Some websites present a unique challenge due to their dynamic nature. Sophisticated/advanced ones often have varying classes and elements across different pages with similar URL schemes, and those utilizing A/B testing can further complicate the process. This makes it difficult to consistently access elements using a single target selector.

Proposal: I propose adding support for an array of target selectors in Reader. This feature would allow users to input multiple selectors, which Reader would then attempt sequentially. The process would stop and return the desired content as soon as a valid match is found.
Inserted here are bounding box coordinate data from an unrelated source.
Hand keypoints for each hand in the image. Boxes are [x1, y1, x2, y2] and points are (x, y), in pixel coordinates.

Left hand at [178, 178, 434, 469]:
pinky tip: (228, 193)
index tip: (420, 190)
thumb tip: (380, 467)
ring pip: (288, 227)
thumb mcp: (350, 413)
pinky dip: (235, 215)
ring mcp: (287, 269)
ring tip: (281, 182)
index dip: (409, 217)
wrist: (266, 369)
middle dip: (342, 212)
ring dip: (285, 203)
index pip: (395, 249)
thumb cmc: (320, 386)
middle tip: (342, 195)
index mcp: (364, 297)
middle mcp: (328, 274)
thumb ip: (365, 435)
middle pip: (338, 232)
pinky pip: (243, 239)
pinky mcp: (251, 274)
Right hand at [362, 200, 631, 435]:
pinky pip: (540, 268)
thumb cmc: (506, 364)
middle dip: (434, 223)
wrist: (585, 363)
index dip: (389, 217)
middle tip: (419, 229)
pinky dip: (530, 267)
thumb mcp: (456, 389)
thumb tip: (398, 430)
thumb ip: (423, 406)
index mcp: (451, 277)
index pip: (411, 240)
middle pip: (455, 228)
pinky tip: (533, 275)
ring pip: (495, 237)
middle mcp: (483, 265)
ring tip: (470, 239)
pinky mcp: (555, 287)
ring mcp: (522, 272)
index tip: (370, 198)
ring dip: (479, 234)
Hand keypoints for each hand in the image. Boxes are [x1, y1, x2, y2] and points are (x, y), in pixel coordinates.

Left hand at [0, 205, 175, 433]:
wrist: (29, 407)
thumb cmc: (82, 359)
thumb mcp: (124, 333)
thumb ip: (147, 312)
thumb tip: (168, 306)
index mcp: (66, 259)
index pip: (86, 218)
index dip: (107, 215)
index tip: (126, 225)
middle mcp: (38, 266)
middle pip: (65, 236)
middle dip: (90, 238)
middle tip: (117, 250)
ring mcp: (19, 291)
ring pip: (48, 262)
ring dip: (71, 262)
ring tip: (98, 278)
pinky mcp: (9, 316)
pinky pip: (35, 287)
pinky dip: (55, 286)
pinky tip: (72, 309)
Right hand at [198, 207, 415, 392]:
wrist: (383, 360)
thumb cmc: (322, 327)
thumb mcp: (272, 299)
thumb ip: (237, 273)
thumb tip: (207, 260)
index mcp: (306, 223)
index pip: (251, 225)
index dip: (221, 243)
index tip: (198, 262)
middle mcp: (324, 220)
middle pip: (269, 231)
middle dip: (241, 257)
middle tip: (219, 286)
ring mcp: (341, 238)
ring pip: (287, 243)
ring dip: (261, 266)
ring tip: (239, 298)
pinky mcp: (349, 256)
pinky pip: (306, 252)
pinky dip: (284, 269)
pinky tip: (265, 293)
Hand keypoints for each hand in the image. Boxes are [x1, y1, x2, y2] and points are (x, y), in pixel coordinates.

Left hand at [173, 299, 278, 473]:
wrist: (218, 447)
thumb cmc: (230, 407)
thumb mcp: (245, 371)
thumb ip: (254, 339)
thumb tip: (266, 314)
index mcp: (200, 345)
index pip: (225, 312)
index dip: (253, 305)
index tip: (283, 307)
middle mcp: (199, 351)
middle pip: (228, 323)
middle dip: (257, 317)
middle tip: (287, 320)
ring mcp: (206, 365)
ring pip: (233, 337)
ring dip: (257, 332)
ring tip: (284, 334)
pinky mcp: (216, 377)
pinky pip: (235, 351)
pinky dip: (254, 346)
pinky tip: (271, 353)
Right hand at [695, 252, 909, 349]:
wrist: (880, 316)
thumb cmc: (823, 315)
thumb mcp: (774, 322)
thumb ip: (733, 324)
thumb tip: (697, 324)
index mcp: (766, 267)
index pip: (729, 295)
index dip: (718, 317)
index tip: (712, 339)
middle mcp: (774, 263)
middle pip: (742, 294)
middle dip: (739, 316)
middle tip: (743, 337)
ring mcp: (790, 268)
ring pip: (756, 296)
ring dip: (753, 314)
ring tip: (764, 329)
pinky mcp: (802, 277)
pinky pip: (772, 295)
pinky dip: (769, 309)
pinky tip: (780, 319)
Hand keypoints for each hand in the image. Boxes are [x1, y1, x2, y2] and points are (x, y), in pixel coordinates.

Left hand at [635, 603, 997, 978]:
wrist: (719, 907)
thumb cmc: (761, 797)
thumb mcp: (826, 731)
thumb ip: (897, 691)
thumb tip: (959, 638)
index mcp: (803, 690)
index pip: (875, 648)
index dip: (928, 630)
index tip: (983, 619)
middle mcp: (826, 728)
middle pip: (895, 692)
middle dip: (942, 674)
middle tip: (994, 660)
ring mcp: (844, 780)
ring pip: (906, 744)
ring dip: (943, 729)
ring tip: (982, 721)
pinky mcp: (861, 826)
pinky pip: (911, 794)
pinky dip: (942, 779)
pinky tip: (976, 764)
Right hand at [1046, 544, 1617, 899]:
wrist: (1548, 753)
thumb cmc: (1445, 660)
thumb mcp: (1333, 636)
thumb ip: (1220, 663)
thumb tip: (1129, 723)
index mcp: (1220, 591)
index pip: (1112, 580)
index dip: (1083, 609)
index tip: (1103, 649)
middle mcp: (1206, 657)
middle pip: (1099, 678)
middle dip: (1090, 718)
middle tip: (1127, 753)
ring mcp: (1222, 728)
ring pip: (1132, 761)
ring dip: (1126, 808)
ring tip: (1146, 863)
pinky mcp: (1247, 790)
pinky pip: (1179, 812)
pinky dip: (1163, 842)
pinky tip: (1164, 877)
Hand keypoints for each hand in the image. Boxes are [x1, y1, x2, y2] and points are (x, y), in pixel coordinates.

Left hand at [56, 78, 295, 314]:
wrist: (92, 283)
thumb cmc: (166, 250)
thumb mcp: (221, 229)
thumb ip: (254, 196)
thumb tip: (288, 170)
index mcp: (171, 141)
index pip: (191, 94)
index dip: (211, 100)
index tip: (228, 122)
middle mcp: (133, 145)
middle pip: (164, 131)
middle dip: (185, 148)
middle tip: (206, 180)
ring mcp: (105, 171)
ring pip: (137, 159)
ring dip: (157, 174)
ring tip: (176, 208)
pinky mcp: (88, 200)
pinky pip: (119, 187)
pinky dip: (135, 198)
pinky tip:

If none of the selectors are successful, Reader could return a 422 AssertionFailureError, maintaining its current behavior.

Not sure how this would play nice with the X-Wait-For selector, but it would prevent scenarios where you currently have to fire off a handful of Reader requests until you hit the selector that happened to be there.

FreddyAngelo commented 2 weeks ago

+1 on this 🙌🏻

nomagick commented 2 days ago

The current implementation should already support multiple target selectors.

This could be achieved by passing multiple X-Target-Selector headers. And it will automatically X-Wait-For ALL the selectors.

This has a slightly different behavior compared to passing a single selector, but including ,s inside the selector. Multiple selectors are each being waited for, but a single selector with multiple matches is being waited for as one clause.

Please also note that match all sectors, e.g., *:not(...), are ignored to prevent performance problems.